Image credit: Autoblog Green
We already know that maintaining proper tire pressure means better gas mileage, and while some may have scoffed, I much preferred Obama's enthusiasm for tire gauges than his ridiculously ill-timed expansion of offshore drilling. So a Northern Irish electronics manufacturer's claim that its "talking tires" will be available by 2013 is good news indeed. But what the heck is a "talking tire"?Of course tire pressure monitoring systems (TPMS) have been available for some time now. Usually mounted on either the valve or the rim, these systems send data to the car's electronic system to monitor that correct tire pressure is maintained. In fact, TPMS are set to become mandatory in all new vehicles in the EU by 2012.

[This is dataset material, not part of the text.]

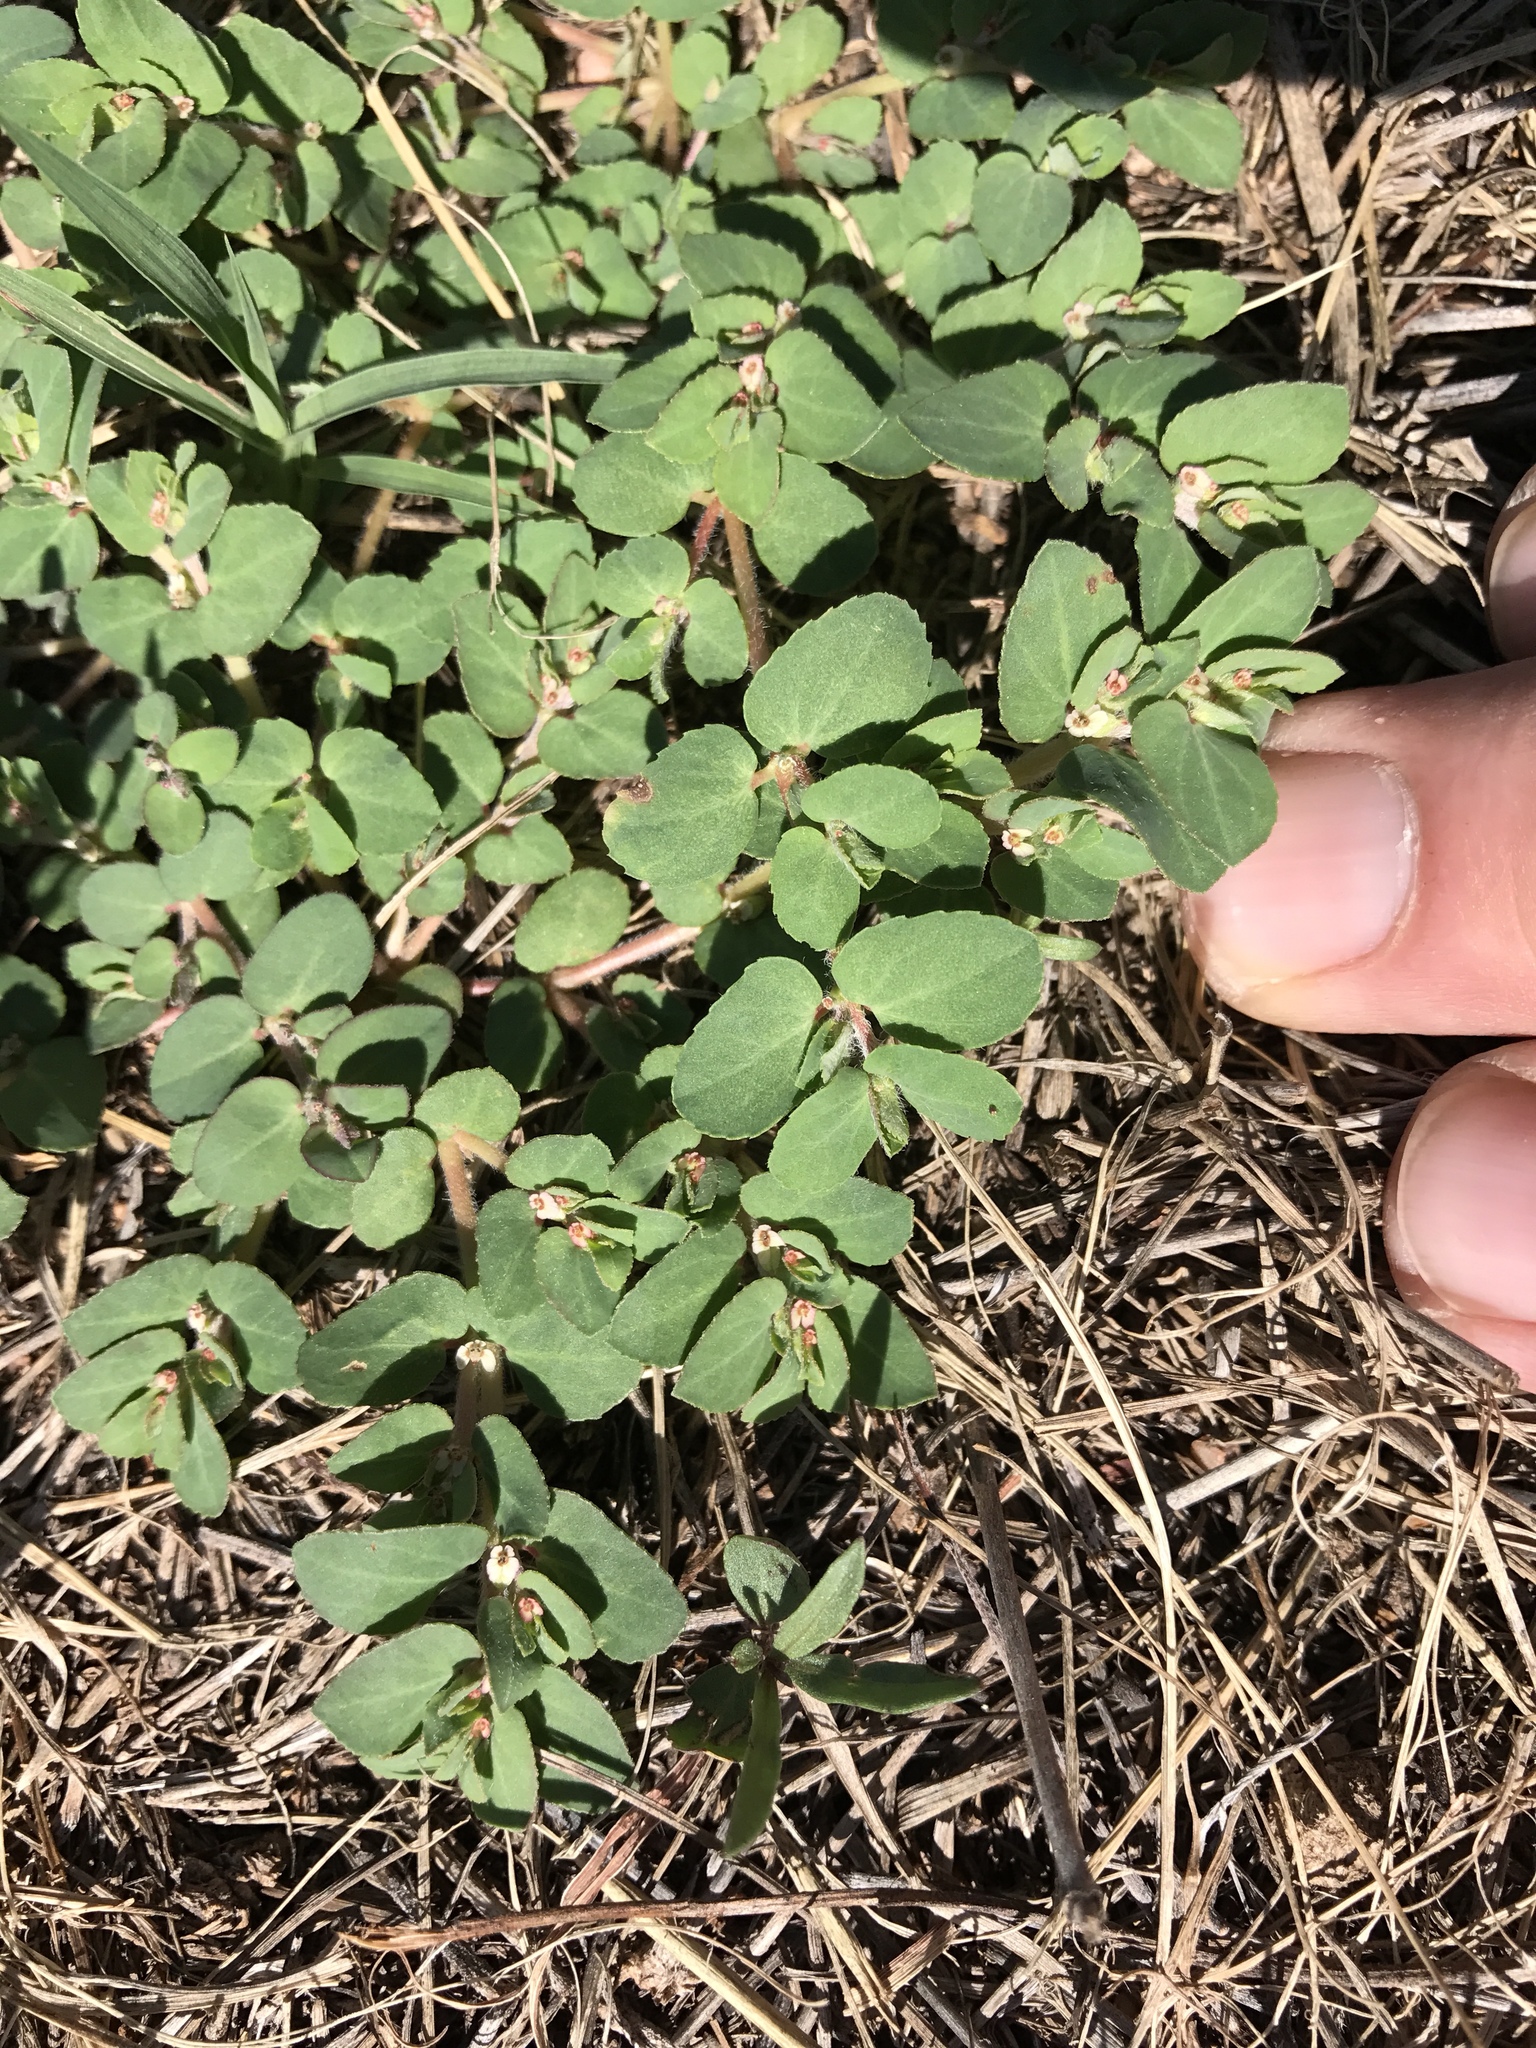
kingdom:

But according to an article in the Guardian, Schrader Electronics "talking tire" monitoring systems will take TPMS a step or two beyond simply monitoring tire pressure to actually provide feedback on the state of the tread on the tire, and even providing real-time information on road conditions and the amount of grip available. The result, says the company, should be significantly improved fuel efficiency:
"Schrader Electronics said the new system features a tyre pressure monitoring sensor (TPMS) that will be mounted inside the tyre, rather than on the valve or wheel rim as with current direct TPMS systems. The sensor will then transmit information wirelessly to the driver via receivers in the wheel housing and the car's engine control unit.
The company said that the technology could help motorists significantly reduce their carbon tyreprint as vehicles with properly inflated tyres boast an improved fuel efficiency. In addition, underinflated tyres wear out quicker and need replacing more frequently."
The cynics might say that it doesn't bode well that, at the time of writing, the Schrader Electronics website appears to be down. But I'm going to assume that this is a temporary glitch caused by traffic from the Guardian article. Either way, this looks like another step toward intelligent vehicles that learn from their surroundings. And that can only be a good thing.